In this respect, Wales represent the perfect example of how Townsend and his players can grow and develop as a group.
Wales were terrible for the opening half of their first match against France in Paris. Yet they somehow found a way to fight back and sneak a victory.
They then travelled to Rome and ground out a gutsy, scrappy victory over Italy. Now? Well, Warren Gatland’s men have a Grand Slam firmly in their sights after last weekend’s rousing home win over England.
Are we really progressing as much as we think under Townsend?
At the moment, you would have to say no. The feelgood factor that had enveloped Scottish rugby since Vern Cotter’s days is slowly but surely beginning to dissipate.
We lost two of our four games last autumn. The only matches we did win were against Fiji and Argentina, so there was very little to write home about.
We won three matches in last year’s Six Nations and finished in a credible enough third position in the final standings, above France, England and Italy.
But this year has been a different story. With the way things are panning out at the moment, we are staring at the very real prospect of winning just one game in this year’s Championship.
You can’t go from winning three games last year to winning just one – against Italy, let’s not forget – and still claim to be making progress.
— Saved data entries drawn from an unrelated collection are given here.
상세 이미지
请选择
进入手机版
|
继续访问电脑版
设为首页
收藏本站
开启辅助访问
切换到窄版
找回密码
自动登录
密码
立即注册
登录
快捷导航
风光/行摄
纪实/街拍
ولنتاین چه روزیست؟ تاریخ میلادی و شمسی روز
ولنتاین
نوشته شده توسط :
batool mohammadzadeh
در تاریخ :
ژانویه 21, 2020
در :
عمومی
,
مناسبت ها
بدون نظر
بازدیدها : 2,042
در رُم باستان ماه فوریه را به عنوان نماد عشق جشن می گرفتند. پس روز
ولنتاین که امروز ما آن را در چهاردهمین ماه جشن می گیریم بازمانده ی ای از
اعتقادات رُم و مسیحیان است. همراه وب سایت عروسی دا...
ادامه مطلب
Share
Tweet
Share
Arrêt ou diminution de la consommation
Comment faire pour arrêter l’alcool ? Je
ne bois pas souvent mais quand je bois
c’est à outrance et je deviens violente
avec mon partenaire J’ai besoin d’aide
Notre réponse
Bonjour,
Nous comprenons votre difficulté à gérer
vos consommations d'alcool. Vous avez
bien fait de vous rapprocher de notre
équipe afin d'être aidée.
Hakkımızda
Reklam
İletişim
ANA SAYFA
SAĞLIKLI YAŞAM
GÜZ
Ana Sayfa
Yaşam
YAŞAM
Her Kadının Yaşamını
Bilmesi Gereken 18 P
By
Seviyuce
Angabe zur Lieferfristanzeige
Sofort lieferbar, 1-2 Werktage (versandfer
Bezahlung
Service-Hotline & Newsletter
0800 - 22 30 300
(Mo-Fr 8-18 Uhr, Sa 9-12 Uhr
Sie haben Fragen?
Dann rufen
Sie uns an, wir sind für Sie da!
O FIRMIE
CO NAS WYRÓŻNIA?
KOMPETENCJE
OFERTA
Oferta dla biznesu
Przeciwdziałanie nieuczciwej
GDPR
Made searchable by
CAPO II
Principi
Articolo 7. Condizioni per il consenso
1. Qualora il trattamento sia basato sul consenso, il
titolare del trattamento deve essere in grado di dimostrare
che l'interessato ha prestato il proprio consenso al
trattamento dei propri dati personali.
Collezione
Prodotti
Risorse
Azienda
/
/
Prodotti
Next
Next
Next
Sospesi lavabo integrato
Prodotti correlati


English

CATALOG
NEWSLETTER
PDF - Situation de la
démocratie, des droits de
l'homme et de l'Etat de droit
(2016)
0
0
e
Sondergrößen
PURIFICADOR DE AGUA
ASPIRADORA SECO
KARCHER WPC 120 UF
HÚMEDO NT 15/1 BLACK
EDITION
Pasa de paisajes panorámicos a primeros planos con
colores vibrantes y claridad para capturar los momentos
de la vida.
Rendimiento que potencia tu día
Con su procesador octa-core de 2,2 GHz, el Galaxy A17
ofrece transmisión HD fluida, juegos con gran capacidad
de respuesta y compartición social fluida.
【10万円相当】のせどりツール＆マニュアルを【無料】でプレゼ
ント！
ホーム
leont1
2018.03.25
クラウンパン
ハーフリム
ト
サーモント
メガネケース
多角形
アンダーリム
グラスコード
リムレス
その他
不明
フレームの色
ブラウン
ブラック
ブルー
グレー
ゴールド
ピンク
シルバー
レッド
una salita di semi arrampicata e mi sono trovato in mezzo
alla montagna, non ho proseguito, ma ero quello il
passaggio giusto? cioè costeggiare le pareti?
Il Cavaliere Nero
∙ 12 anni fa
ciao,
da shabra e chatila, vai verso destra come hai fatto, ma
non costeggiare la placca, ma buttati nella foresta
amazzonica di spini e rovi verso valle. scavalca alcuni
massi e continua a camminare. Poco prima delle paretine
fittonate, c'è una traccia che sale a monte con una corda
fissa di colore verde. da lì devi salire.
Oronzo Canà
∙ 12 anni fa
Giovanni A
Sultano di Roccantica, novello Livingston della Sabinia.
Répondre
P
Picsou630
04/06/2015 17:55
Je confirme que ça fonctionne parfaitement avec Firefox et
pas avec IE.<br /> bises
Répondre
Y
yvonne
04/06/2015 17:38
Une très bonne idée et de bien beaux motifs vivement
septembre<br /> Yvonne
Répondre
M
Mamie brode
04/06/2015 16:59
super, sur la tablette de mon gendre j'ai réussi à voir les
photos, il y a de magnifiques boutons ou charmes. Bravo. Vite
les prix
But, beyond the results, it’s the style of rugby which is beginning to be questioned. What’s the old saying about doing exactly the same things and expecting different results? Madness, isn’t it?
How important has the match against Wales now become?
Scotland should shelve any talk of trying to stop a Welsh Grand Slam when Gatland’s men come calling to Murrayfield on March 9. It will be a game they have to win for entirely their own reasons.
With the World Cup beginning to loom large on the horizon, Scotland have to inject some momentum back into their camp.
A meaningful victory against a fellow tier-one nation – and one which will be riding high on a wave of confidence – would certainly do that.
Failure to do so will only increase the feeling that this is a team who have regressed. Disproving this is now the challenge that awaits them.